There are numerous sources of free data on the web. The problem is that what you don't pay for, you have no control over. In the past few days alone: . Amazon USA, for no perceptible reason, changed the format of the web pages it uses to give "reader reviews" of products. That required substantial rewriting of the page of the "Freebie" package that presents such reviews for books it lists (meaning that if you're using that package, you need to be at v. 1.01 or you will few or no reader reviews). Many Associates were very unhappy. . The International Monetary Fund, with no notice on its web site, changed the format of its downloadable currency-exchange-rates data file (in fact, its pages still refer to the old format), so that anyone using the "Rates" package now needs to be at v. 0.41 or will be presenting seriously stale rate data. (On the other hand, the benefit is that the rates are now updated in real time, rather than once daily.) . The weather XML service at addresses.com showed that it can tank for hours at a time. Maybe I should have foreseen that, but in any event I had to add a graceful exit for when there's no data at all (that's v. 0.32 of "Weather"). I know, I know: at the price, how can one complain? Well, with Amazon, at least, we are supposed to be "business partners"--but Amazon's answer would be "we don't support page scraping" (to which the Associates' replies have been, "Well then give us that in XML, as you long ago promised you would give us anything that can be had over the web pages"). And so it goes . . . .
I have to agree. Despite all the things that Amazon offers through their API, I still find there are queries I want to do that I can't through the API. So, I've created screenscraping mechanisms as well. Perhaps someone should develop the Amazon API addendum, which performs these queries through screescraping as long as Amazon is not going to provide it.

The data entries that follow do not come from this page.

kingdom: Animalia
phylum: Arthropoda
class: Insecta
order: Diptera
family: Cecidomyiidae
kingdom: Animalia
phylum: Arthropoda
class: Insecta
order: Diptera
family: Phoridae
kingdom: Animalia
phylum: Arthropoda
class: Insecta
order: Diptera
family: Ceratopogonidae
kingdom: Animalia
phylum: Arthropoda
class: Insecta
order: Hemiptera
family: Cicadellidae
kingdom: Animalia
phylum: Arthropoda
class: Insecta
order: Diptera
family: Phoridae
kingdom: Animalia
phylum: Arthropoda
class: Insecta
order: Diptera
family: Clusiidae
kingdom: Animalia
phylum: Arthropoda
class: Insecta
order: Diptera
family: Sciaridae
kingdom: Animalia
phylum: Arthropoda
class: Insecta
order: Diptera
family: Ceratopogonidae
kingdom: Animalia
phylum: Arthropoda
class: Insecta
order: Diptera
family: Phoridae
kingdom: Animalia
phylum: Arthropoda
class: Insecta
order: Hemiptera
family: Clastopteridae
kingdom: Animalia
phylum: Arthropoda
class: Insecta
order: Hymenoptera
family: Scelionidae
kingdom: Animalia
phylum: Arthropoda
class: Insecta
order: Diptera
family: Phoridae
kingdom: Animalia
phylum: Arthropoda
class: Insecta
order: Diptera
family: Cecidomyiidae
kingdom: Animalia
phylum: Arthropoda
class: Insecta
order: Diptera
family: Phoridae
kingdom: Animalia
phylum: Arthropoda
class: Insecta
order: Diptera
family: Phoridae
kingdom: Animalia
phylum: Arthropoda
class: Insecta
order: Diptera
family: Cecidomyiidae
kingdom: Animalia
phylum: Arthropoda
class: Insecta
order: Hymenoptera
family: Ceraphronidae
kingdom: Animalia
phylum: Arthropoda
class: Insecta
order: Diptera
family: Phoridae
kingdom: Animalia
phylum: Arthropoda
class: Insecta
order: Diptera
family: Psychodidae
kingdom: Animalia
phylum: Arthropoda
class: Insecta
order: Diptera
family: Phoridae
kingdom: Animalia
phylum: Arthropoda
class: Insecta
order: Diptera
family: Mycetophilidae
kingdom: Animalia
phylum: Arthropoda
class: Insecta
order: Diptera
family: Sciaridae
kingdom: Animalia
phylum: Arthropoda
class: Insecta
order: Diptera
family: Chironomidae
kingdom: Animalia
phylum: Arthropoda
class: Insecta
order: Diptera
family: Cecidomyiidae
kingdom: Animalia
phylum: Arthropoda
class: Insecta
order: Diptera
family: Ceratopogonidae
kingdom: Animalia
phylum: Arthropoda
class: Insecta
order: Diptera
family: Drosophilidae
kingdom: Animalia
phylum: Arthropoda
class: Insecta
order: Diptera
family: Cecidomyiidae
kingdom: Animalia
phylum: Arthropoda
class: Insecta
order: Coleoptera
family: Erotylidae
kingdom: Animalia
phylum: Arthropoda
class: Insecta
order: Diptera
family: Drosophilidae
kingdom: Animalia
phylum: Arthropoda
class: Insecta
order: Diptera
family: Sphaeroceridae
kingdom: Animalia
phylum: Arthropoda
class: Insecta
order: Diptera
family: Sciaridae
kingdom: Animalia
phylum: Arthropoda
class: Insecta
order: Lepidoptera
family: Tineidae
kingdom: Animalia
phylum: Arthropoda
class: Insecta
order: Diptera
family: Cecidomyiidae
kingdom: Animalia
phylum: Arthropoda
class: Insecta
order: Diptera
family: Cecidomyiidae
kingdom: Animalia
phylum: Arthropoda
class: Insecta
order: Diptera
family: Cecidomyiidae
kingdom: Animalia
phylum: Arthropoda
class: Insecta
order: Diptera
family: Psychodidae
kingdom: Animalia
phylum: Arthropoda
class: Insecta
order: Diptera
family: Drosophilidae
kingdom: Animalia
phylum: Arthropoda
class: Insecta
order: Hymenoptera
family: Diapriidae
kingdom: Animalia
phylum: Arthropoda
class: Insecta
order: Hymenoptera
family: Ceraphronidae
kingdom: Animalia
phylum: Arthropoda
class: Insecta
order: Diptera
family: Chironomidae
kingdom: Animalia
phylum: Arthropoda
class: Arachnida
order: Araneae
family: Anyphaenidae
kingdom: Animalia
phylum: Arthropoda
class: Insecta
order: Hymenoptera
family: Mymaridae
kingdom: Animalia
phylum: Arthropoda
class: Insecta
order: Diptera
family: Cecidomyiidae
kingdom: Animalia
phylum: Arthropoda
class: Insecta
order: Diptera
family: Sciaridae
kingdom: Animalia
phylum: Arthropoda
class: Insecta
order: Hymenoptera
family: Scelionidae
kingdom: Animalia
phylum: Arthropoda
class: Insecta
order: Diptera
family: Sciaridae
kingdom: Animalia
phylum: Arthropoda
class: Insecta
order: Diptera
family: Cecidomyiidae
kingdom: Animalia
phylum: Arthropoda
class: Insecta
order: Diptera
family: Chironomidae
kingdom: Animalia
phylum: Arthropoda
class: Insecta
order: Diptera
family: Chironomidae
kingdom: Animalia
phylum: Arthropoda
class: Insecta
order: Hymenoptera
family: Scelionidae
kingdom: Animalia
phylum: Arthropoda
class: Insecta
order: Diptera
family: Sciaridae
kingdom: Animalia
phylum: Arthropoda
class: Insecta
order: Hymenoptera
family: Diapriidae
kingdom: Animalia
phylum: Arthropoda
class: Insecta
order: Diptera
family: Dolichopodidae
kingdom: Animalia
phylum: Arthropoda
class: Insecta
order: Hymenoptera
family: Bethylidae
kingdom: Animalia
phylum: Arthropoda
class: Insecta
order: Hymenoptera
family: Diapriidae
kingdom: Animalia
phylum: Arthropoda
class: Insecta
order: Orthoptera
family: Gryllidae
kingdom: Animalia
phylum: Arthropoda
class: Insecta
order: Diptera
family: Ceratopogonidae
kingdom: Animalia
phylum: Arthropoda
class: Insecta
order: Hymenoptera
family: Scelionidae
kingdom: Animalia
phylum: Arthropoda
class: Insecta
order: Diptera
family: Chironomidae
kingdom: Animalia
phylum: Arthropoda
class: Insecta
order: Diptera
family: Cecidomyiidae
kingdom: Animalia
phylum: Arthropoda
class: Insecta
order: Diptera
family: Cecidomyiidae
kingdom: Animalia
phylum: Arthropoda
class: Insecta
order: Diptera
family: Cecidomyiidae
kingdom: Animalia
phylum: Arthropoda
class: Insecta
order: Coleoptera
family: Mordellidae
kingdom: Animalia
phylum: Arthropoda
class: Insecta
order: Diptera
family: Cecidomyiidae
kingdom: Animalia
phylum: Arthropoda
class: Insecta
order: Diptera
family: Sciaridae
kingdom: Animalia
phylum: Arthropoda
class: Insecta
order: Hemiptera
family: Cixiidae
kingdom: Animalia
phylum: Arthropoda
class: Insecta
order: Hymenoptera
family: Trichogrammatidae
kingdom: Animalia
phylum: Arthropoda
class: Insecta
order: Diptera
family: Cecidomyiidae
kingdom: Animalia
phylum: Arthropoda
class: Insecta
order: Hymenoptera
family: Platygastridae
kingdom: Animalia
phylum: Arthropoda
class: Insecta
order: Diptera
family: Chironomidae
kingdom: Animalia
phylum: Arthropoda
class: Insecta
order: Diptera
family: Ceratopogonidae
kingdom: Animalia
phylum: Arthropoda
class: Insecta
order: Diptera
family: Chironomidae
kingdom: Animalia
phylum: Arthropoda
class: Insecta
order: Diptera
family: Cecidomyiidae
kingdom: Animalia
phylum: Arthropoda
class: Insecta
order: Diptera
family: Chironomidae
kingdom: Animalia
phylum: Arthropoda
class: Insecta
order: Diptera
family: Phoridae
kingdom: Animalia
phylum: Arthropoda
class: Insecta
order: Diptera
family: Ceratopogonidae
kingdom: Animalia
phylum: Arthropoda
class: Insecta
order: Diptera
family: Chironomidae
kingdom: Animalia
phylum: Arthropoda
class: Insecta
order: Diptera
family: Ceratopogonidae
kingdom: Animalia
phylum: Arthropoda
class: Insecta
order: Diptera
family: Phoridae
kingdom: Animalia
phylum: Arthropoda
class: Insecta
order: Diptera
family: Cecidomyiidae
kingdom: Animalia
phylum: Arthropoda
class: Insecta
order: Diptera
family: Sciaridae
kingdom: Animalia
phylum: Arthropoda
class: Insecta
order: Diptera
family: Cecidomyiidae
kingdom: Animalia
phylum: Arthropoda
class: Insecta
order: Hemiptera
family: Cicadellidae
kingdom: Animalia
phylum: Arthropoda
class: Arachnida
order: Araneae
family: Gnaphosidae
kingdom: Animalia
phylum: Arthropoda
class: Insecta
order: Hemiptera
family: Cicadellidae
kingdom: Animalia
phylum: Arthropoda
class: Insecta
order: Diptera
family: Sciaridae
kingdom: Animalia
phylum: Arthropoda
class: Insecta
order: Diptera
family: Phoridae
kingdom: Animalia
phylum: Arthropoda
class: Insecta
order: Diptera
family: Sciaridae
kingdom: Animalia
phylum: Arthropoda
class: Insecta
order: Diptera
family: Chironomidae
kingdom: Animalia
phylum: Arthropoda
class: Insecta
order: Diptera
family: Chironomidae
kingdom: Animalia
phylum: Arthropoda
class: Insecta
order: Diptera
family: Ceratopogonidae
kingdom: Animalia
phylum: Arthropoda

Just so. Just for starters, the only way you can deal with Amazon Canada and Amazon France is by way of screen-scraping, as they are not yet on AWS (and, the way it looks, won't befor a while, as A has too many fires to keep putting out to spare time for much else). I posted a list on Amazon's forum, many months ago now (at least--maybe over a year) of ten really important data that could not be obtained from AWS, with the list derived from simple consideration of the things that a potential buyer would likely want to know about a product before actually buying. To my pleasant surpsise, a great number of other Associates heartily endorsed the list. To this hour, not one of those ten are yet available via AWS.
I have put (at least) 20 times more effort into the Amazon Associates program than I have into Google AdSense. I have received 20 times more cash from Google than I have from Amazon. Is the Amazon Associates program really one where we should be investing our time?